# What plow to buy?



## DanU (Dec 30, 2008)

I just bought a 2003 F350 and want to put plow on it. I am looking a buying either Hiniker 8ft V-plow or an 8ft Fisher (stainless) V-plow. Does anyone have experience comparing these two plows?


----------



## cretebaby (Aug 23, 2008)

DanU;694394 said:


> I just bought a 2003 F350 and want to put plow on it. I am looking a buying either Hiniker 8ft V-plow or an 8ft Fisher (stainless) V-plow. Does anyone have experience comparing these two plows?


Why so little?


----------



## DanU (Dec 30, 2008)

Crete,

Just listening to what sales guys are telling me. What do you recommend? This plowing thing is all new to me.


----------



## no lead (Dec 10, 2008)

DONT buy a hiniker. fisher is a great plow. western pro plus would be great on that truck.


----------



## chevy v (Dec 19, 2008)

I have an 8.5 fisher v ss and I love it. Its fast and the v options are great


----------



## diesel dave 04 (Nov 24, 2008)

go with at least 8.5 foot no matter what plow you get. I would have a 9-9.5 in a 350


----------



## infineon954 (Dec 12, 2004)

If your new to the business a vee does take a little getting used to.


----------



## diesel dave 04 (Nov 24, 2008)

no lead;695472 said:


> DONT buy a hiniker. fisher is a great plow. western pro plus would be great on that truck.

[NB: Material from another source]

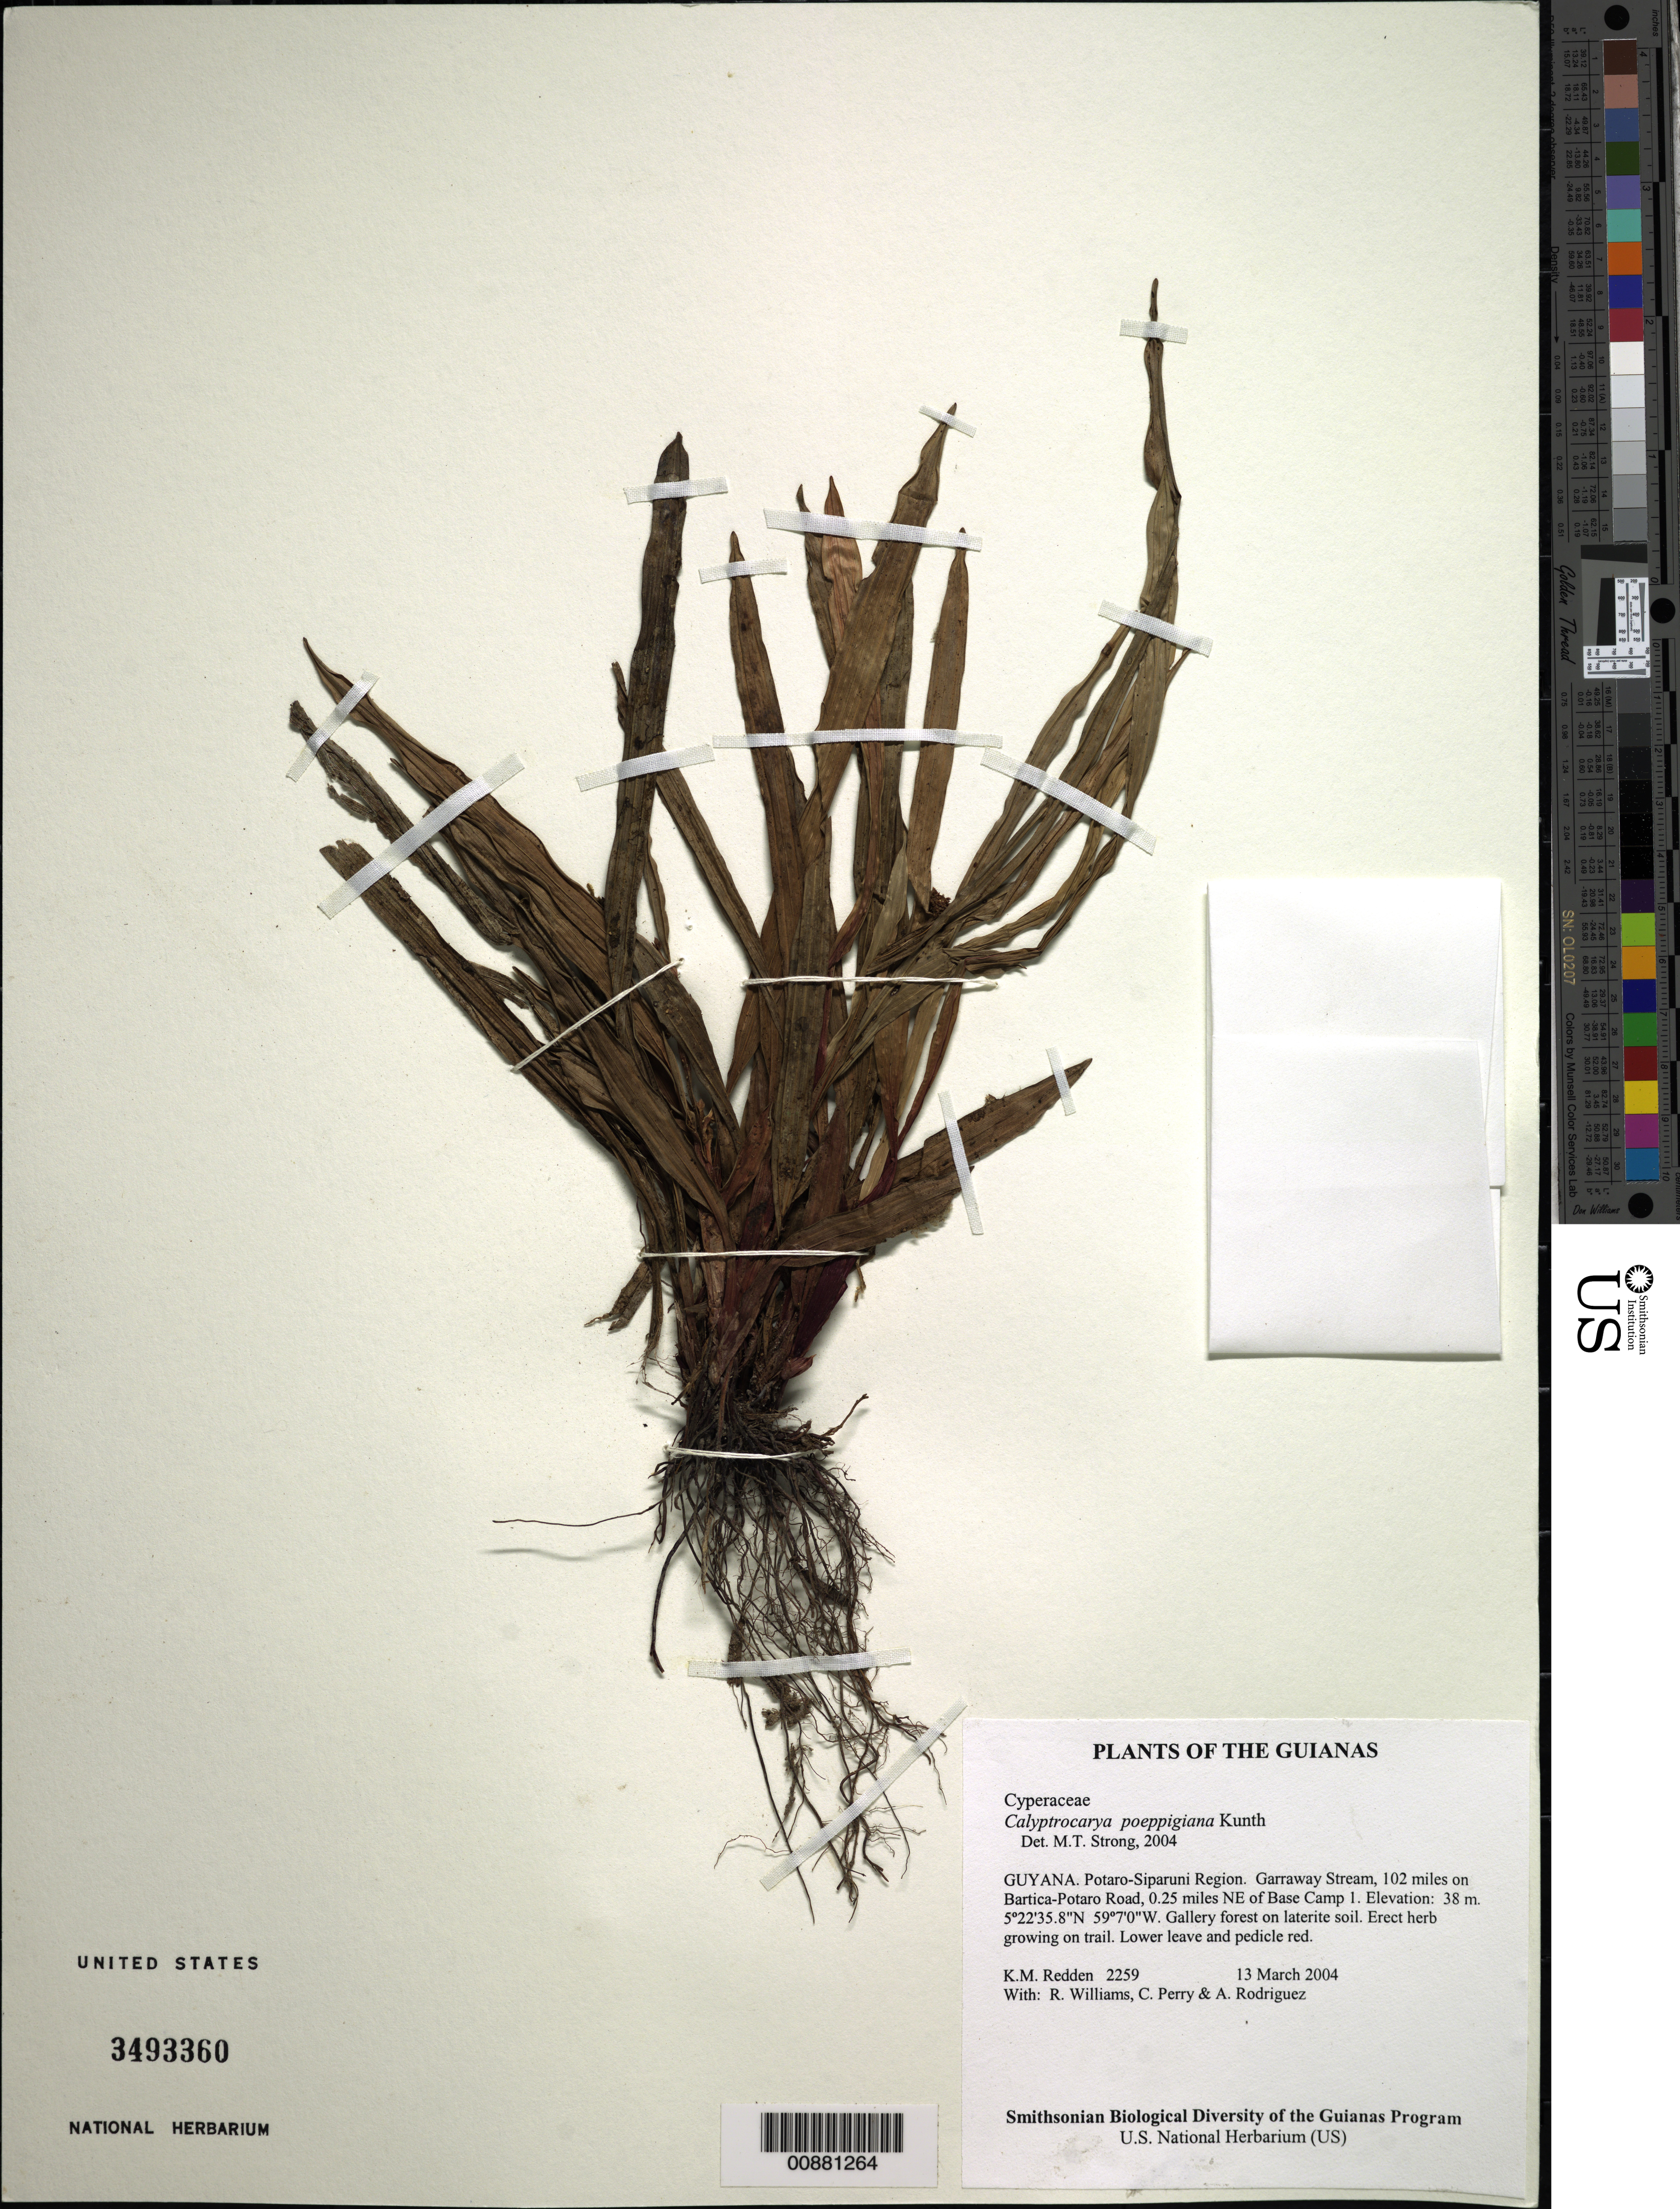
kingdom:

I have run hiniker since 93 when i started this crap, and I would not think twice about a hiniker they have bin super reliable In 16 years I only have wore out one motor and broke one hose on 2 plows. I wanted a Hiniker V but settled for the western Cause I could'nt aford a new plow and the used hiniker V plows were not the trip edge type and I wanted a Trip edge in a V so it trips in the V and Scoop.


----------



## harddock (Mar 1, 2008)

You didn't mention which F350. (wheelbase) I would suggest the 8.5 in either case. The plow shrinks considerably when in the "V".


----------